| Supplied entries |

========

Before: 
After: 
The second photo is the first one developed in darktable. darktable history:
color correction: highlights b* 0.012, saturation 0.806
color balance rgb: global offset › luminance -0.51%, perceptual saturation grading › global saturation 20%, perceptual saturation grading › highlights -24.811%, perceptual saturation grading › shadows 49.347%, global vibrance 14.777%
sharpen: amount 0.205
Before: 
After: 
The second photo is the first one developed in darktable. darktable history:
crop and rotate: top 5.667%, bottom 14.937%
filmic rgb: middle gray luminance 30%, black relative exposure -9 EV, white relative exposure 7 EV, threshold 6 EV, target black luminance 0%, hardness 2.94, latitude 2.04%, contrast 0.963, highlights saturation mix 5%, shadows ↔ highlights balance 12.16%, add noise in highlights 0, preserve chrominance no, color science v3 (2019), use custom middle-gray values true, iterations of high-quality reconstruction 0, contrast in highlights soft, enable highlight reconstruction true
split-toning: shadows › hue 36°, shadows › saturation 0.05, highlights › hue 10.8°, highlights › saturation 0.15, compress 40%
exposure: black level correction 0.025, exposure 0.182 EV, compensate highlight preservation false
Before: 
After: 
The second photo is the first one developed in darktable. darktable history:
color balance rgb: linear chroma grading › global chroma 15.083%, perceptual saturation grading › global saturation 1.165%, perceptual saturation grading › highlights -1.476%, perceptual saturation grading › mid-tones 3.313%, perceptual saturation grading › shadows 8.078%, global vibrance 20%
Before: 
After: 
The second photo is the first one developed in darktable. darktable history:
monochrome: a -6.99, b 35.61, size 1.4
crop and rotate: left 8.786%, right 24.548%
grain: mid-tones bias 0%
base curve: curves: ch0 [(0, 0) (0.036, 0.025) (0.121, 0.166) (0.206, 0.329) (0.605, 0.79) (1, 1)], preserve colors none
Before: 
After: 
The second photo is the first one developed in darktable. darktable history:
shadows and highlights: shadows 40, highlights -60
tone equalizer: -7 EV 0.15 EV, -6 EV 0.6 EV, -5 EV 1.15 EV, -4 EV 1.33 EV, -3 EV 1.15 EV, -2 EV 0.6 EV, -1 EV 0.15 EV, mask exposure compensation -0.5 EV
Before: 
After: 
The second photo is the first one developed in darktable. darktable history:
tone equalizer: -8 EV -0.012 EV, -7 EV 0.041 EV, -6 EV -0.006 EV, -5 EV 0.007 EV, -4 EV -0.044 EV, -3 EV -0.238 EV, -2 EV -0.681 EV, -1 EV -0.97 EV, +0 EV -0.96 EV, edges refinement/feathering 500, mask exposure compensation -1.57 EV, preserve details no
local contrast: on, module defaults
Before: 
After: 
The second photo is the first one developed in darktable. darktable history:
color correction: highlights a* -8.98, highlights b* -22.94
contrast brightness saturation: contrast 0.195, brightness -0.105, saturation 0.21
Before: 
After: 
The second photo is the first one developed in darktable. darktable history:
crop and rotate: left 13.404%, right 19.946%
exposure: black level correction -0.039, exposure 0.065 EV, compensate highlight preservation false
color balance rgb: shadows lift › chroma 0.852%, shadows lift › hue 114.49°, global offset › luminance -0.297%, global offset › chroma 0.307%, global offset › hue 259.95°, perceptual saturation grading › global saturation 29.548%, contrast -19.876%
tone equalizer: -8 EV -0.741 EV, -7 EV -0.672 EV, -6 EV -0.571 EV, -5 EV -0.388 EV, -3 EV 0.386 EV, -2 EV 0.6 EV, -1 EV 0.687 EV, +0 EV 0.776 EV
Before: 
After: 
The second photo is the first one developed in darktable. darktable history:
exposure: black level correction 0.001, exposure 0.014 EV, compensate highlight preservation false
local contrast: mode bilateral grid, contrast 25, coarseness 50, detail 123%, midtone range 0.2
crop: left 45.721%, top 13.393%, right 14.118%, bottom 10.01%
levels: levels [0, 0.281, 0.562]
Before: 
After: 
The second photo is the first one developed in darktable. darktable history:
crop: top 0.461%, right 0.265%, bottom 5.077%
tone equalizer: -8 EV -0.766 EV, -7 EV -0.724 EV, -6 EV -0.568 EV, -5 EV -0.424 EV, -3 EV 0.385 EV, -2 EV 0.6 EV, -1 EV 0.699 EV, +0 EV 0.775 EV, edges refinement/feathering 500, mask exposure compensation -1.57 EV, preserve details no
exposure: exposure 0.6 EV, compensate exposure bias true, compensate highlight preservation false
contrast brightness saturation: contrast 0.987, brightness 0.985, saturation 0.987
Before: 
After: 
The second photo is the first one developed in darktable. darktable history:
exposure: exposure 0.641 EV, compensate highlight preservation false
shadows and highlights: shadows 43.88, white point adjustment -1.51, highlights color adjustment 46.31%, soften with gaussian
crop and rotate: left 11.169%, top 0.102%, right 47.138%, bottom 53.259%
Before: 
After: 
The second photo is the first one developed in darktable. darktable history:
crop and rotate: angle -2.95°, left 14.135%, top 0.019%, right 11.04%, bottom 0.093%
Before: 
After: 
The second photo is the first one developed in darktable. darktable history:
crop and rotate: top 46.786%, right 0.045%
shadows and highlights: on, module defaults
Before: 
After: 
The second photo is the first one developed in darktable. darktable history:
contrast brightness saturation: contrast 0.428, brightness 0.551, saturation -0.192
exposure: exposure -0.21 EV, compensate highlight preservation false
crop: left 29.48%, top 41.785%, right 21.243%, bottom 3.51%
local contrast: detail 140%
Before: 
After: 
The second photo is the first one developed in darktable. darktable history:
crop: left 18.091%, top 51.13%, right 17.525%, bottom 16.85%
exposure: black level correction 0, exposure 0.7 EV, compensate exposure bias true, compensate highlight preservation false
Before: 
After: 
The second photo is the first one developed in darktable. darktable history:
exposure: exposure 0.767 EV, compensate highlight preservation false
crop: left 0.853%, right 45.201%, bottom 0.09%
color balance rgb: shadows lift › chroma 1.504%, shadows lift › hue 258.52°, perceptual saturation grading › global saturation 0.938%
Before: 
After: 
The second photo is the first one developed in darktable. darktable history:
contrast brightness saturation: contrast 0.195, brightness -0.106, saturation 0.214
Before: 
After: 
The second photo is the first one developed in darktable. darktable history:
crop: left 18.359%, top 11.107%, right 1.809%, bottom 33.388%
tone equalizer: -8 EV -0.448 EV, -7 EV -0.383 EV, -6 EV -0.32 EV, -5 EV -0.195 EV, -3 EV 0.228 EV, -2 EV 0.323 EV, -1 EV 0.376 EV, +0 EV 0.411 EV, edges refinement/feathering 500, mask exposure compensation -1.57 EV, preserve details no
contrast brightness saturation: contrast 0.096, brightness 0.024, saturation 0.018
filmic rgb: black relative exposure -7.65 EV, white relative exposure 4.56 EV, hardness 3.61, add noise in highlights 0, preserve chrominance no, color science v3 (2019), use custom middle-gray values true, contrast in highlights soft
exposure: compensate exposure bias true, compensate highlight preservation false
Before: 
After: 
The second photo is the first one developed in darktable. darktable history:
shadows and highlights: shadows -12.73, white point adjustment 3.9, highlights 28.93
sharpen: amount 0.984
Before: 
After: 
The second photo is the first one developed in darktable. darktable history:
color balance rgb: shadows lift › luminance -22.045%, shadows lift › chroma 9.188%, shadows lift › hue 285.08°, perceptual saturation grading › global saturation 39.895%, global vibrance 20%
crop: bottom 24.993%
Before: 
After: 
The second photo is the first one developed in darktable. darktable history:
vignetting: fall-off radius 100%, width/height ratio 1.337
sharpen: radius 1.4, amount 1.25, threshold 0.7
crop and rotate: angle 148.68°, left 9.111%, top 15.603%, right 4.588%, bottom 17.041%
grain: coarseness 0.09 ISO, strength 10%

========

| Set exercise |
Copy out, word for word, every line from the very start of the items through the line containing "color correction: highlights b*", both ends included.

| Reply |
Before: 
After: 
The second photo is the first one developed in darktable. darktable history:
color correction: highlights b* 0.012, saturation 0.806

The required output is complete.